▸ **THE TASK**
Return, from the lines below, each one that includes the word "pixels".

Dataset entries
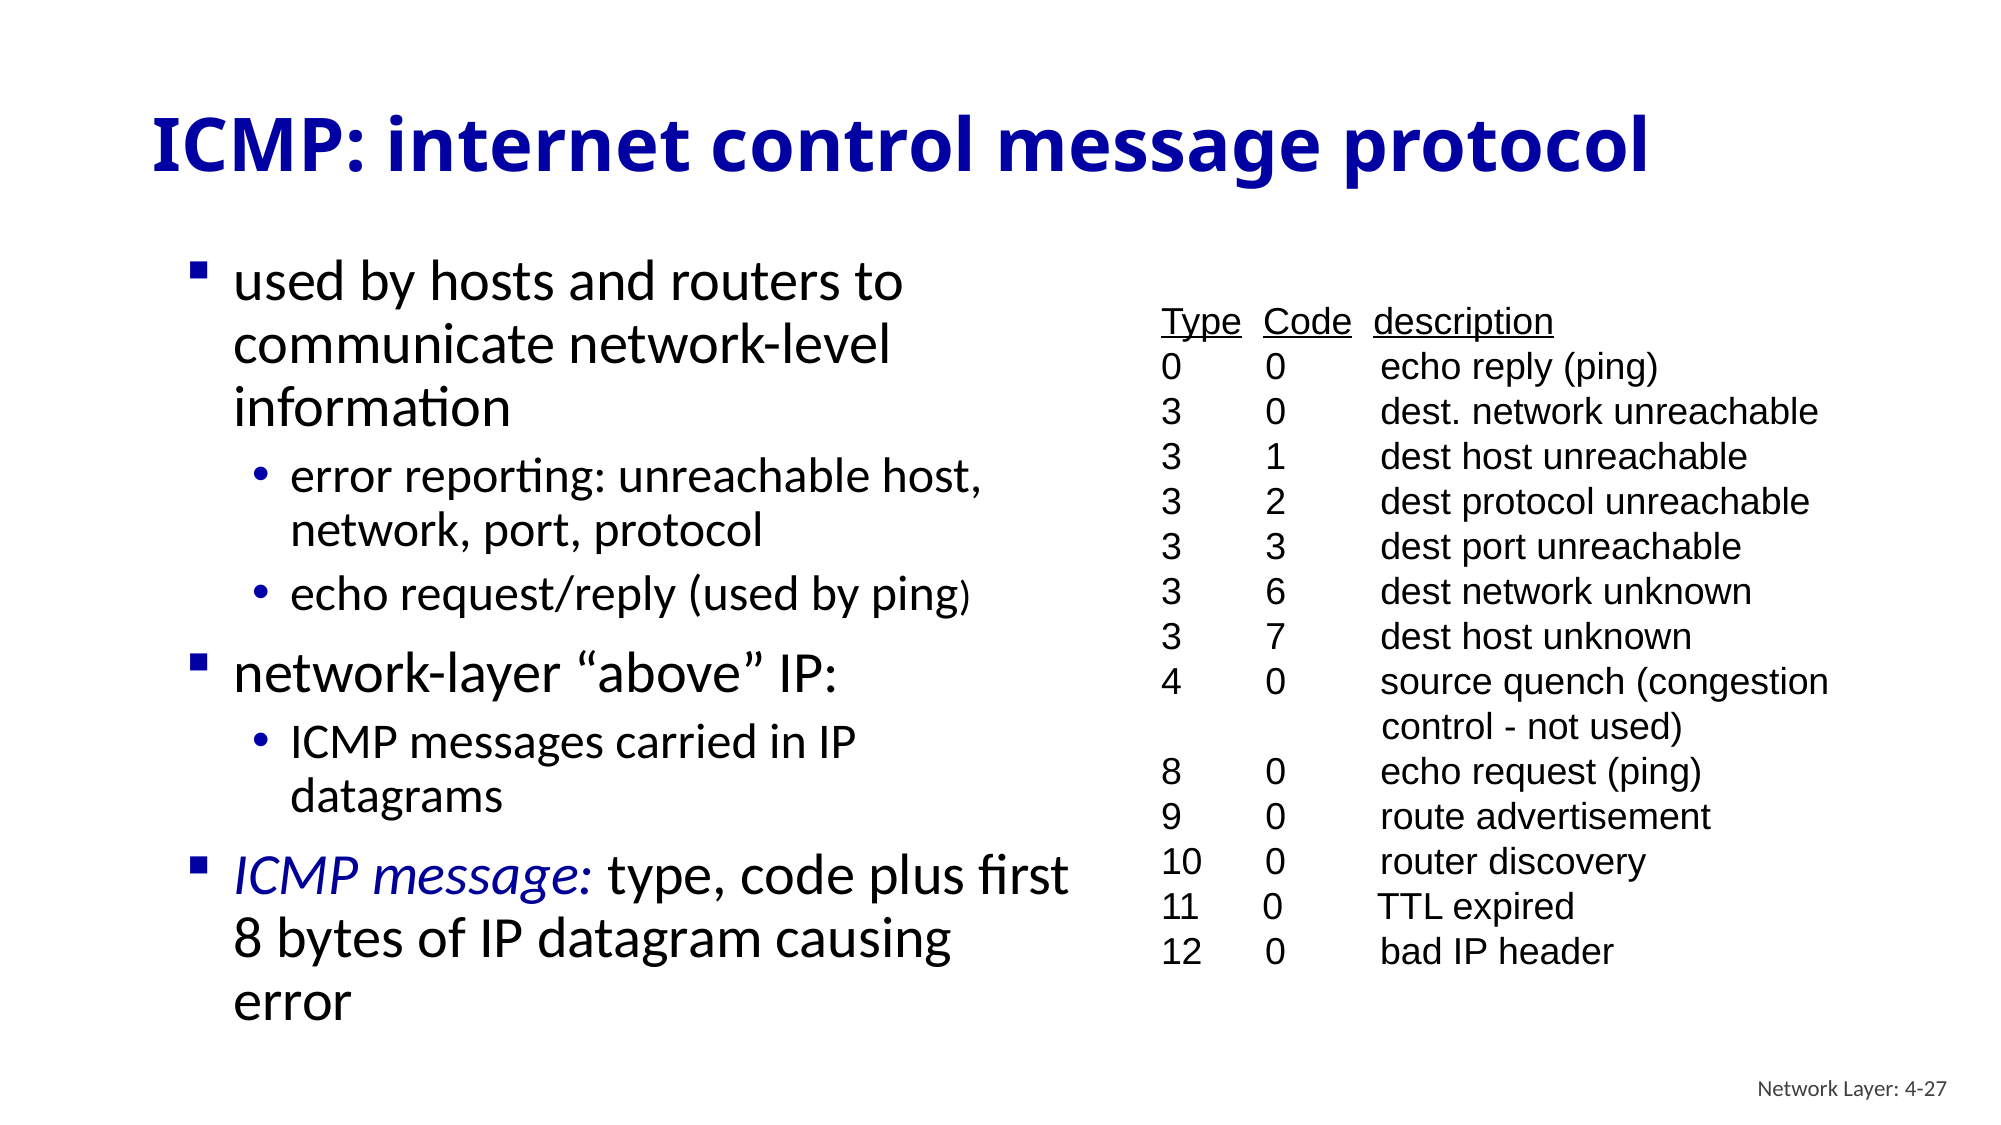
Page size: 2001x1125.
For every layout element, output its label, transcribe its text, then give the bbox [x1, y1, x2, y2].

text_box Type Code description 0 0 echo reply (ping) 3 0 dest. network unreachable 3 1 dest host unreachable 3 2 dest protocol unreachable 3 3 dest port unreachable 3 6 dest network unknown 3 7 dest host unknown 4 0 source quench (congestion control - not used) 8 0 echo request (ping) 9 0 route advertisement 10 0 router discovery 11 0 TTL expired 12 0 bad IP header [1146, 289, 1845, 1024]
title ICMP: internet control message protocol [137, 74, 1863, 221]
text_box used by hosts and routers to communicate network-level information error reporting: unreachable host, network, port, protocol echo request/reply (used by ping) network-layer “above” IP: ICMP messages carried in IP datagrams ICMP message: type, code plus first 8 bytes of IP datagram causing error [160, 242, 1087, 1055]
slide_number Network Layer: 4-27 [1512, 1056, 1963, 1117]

==

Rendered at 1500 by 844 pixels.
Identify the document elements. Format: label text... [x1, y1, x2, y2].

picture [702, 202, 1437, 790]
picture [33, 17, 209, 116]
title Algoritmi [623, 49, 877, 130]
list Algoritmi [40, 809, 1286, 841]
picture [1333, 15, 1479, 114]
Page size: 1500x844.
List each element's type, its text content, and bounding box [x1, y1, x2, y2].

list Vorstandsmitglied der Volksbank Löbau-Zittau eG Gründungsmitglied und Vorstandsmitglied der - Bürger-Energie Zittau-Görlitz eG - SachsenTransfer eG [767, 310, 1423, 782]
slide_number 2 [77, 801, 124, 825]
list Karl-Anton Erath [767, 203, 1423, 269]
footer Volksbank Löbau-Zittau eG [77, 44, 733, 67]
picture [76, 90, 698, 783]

* * *

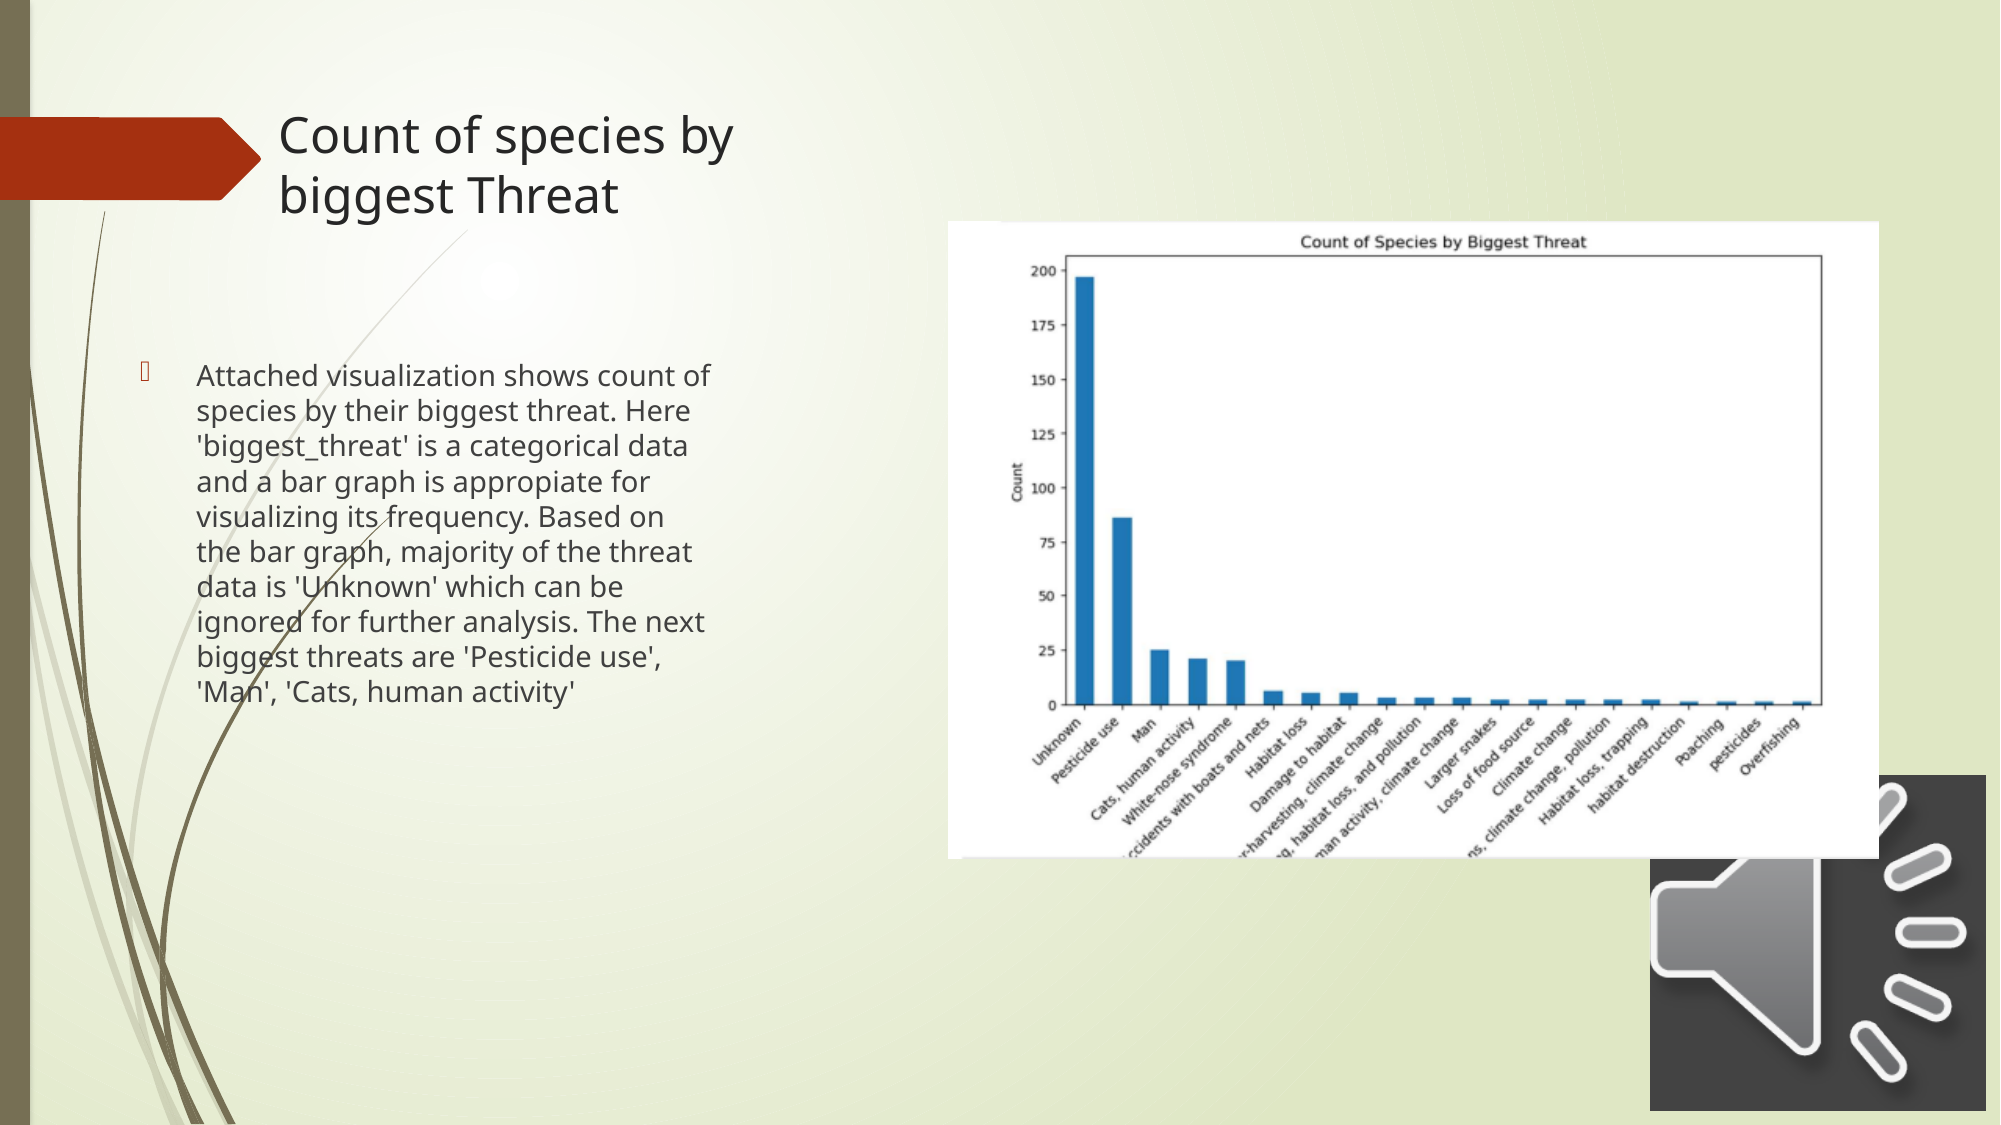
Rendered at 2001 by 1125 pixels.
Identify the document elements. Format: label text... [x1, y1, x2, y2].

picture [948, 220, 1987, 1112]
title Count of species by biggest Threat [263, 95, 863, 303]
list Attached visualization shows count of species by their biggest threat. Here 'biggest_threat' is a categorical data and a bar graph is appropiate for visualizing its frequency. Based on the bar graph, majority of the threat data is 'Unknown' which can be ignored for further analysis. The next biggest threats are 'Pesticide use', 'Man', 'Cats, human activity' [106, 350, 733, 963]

▸ **OUTPUT FOR THIS TASK**
Rendered at 1500 by 844 pixels.
Rendered at 2001 by 1125 pixels.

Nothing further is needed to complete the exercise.